Post # 1
I am planning a wedding for september of 2015, and it is going to be on the small side (max 75 guests), and I am not doing any bridesmaids, just a maid of honor (my cousin). Having bridesmaids isn’t an option for many reasons, but a close friend of mine is really excited and involved in the planning process. My question for you all is this: how can I make her a part of my wedding, even though she’s not my MOH? she has been so happy for me and I just wish there was a way to make her feel “officially” involved!
Thanks everyone 🙂
Post # 2
vanka023: um…maybe just introduce her as your best friend?
Post # 3
Give her a reading to do in the ceremony?
Post # 4
SarahLulu: vanka023: A reading is a good option. Another option is for her to MC the reception, if she’s the sort of person who’s comfortable doing that. (MC needn’t do much, it can be as little as introducing the speeches).

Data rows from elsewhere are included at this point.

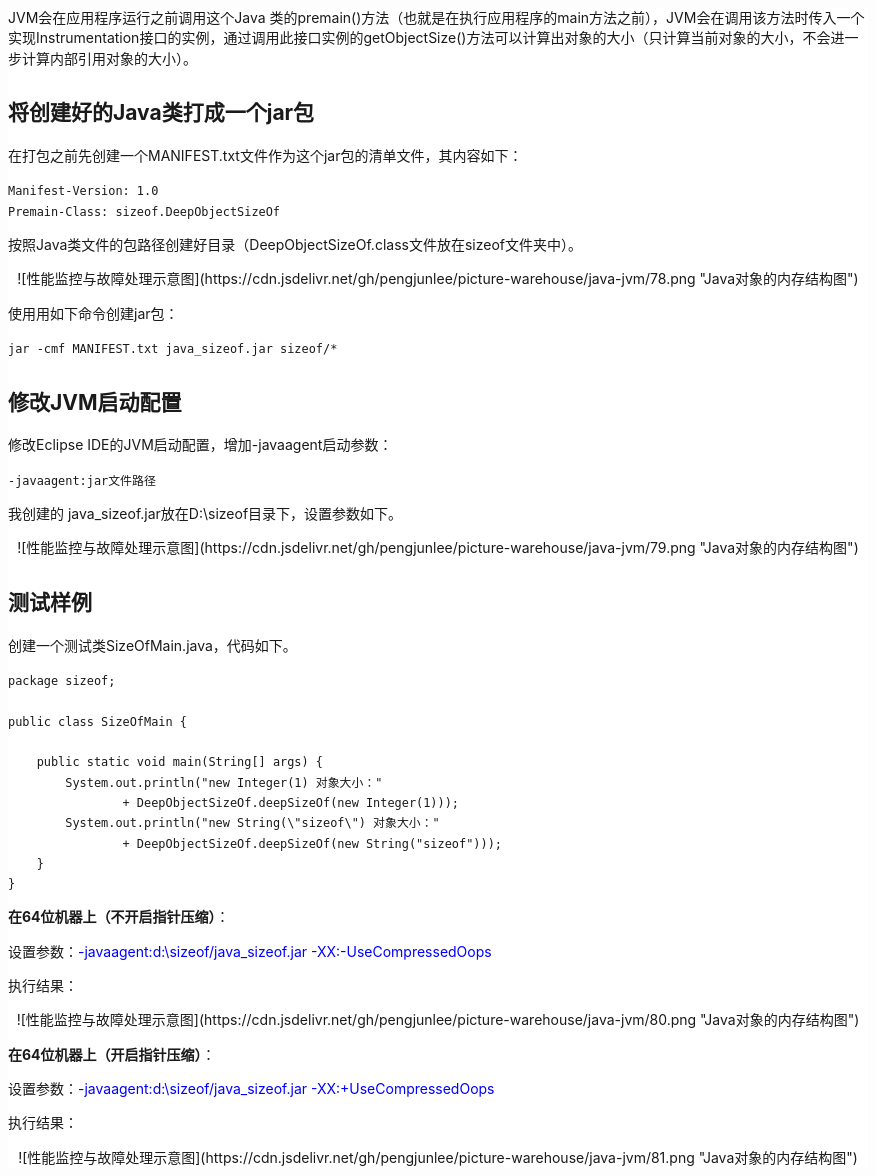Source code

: JVM会在应用程序运行之前调用这个Java 类的premain()方法（也就是在执行应用程序的main方法之前），JVM会在调用该方法时传入一个实现Instrumentation接口的实例，通过调用此接口实例的getObjectSize()方法可以计算出对象的大小（只计算当前对象的大小，不会进一步计算内部引用对象的大小）。 

## 将创建好的Java类打成一个jar包
在打包之前先创建一个MANIFEST.txt文件作为这个jar包的清单文件，其内容如下： 

	Manifest-Version: 1.0
	Premain-Class: sizeof.DeepObjectSizeOf

按照Java类文件的包路径创建好目录（DeepObjectSizeOf.class文件放在sizeof文件夹中）。

<div align=center>![性能监控与故障处理示意图](https://cdn.jsdelivr.net/gh/pengjunlee/picture-warehouse/java-jvm/78.png "Java对象的内存结构图")
<div align=left>

使用用如下命令创建jar包：

	jar -cmf MANIFEST.txt java_sizeof.jar sizeof/*

## 修改JVM启动配置
修改Eclipse IDE的JVM启动配置，增加-javaagent启动参数：

	-javaagent:jar文件路径
我创建的 java_sizeof.jar放在D:\sizeof目录下，设置参数如下。
<div align=center>![性能监控与故障处理示意图](https://cdn.jsdelivr.net/gh/pengjunlee/picture-warehouse/java-jvm/79.png "Java对象的内存结构图")
<div align=left>


## 测试样例
创建一个测试类SizeOfMain.java，代码如下。

	package sizeof;
	 
	public class SizeOfMain {
		
		public static void main(String[] args) {
			System.out.println("new Integer(1) 对象大小："
					+ DeepObjectSizeOf.deepSizeOf(new Integer(1)));
			System.out.println("new String(\"sizeof\") 对象大小："
					+ DeepObjectSizeOf.deepSizeOf(new String("sizeof")));
		}
	}

**在64位机器上（不开启指针压缩）**：

设置参数：<font color=blue>-javaagent:d:\sizeof/java_sizeof.jar -XX:-UseCompressedOops</font>

执行结果：

<div align=center>![性能监控与故障处理示意图](https://cdn.jsdelivr.net/gh/pengjunlee/picture-warehouse/java-jvm/80.png "Java对象的内存结构图")
<div align=left>

**在64位机器上（开启指针压缩）**：

设置参数：<font color=blue>-javaagent:d:\sizeof/java_sizeof.jar -XX:+UseCompressedOops</font>

执行结果：
<div align=center>![性能监控与故障处理示意图](https://cdn.jsdelivr.net/gh/pengjunlee/picture-warehouse/java-jvm/81.png "Java对象的内存结构图")
<div align=left>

Or, you could make sure you do some photos with her during the photo time.
I would avoid roles that require a lot of her time, e.g. guest book attendant.
Post # 5
Agree with PPs ideas. You could also give her the option of being with you as you get ready.
Post # 6
- Wedding: June 2013 - Upstate NY
I would edit the title “apart of the wedding” is very different from “a part from the wedding” 🙂
Being there while you get ready would be fun for her I think!
Post # 7
if you’re having a rehearsal dinner, you can invite her and honor her in some way (gift, etc).
Post # 8
Let her hang out with you as you prepare for the wedding. She probably just would be happy to spend time with you!
Post # 9
It should be enough to have her involved in the wedding process as a good friend — which is exactly what she is. I find situations where brides try to create a role to make someone feel ‘special’ is like catering to a child who wants to feel involved. I’m sure your friend doesn’t need a title or a speech to understand that she’s your close friend.
Post # 10
I asked my best friend to read at the ceremony. I’m probably going to also ask her to be the MC at the reception.
Post # 11
If she is being very involved in the planning and giving you her time, I think getting her a nice thank you gift would be appropriate. Especially if it is something sentimental and given to her the night before/morning of the wedding, she will probably feel special and appreciated as a friend.
Post # 12
I had 2 of my closest friends to me also not in the bridal party but i wanted them to be but they couldnt (a whole different story) ,, anyway, one of them if from work, another girl Ive known for years. They ended up planning my hens night – yes I had two and I didnt know about it.
Long story short – get them to be responsible for something leading up to your wedding, like plan your hens or bridal shower?